At Issue: Two explosions at the Boston Marathon
Our Take: In this time of pain, community shows its strength
Every Emerson student will know where they stood on Patriot’s Day 2013. Massachusetts’ signature holiday was traditionally a time for us to either stay in our pajamas until 4 p.m. or cheer on Boston Marathon runners with a Solo Cup in hand. From this year on, Patriot’s Day will take on a different meaning in our hearts.
At 2:50 p.m. on April 15, two homemade bombs were detonated in quick succession near the finish line of the Boston Marathon at Copley Square. The twin blasts, which have claimed the lives of three individuals and injured over 175, happened less than a mile from our campus. The photos from Boylston Street show a scene of terrible carnage in a space Emerson students walk through every day.
Eight Emerson students were harmed by the explosion, the most of any college in Boston. Fortunately, the students did not suffer serious injuries and have been discharged from hospital care. Many others were not as lucky.
As rumors swirled about who the attacker could be, that more bombs were in different locations throughout the city, and as the number of those injured continued to rise, Emerson kept us and our families updated on the state of its community. Email notifications and emergency alerts told us to stay indoors. Counseling center staff made themselves available in the residence halls.

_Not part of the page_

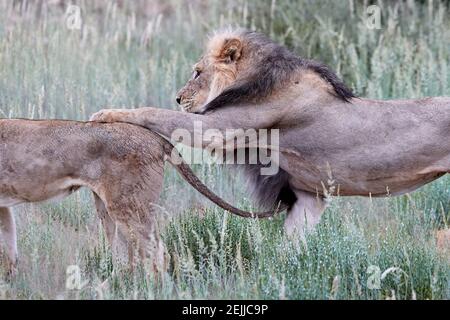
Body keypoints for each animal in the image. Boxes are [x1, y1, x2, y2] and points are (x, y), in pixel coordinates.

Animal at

President M. Lee Pelton visited students in the hospital and comforted shaken students on campus.
Within hours of the incident, as residents at Emerson were in a lockdown, Nick Reynolds and Chris Dobens created Boston Strong. The full proceeds from the $20 T-shirt will go to The One Fund, a charity organized by Mayor Thomas M. Menino and Governor Deval Patrick for families of those affected by the bombing. The two have already raised over $70,000.
On Tuesday, the vigil in the Common amassed hundreds of people, many of whom were Emerson students. And the following day, Emerson held a community gathering in the Cutler Majestic Theatre in which there was not a single empty seat.
As Beacon staff members reported from the scene on Monday, and others from their computers and smartphones at home, we watched firsthand as the Emerson community supported one another. We were moved to see that professors, students, and alumni made sure that each was safe. We saw that hailing from this city has a special meaning.
The compassion that was displayed by the people of Boston, and those who have ever lived in Boston, shows that no matter where you are in the world at the time of a tragedy, you support your neighbors.
Further, we witnessed the definition of what it means to be an Emersonian, a member of a close-knit community of thoughtful people who show that connections cut deeper than “networking”—they provide real care and support in times of crisis.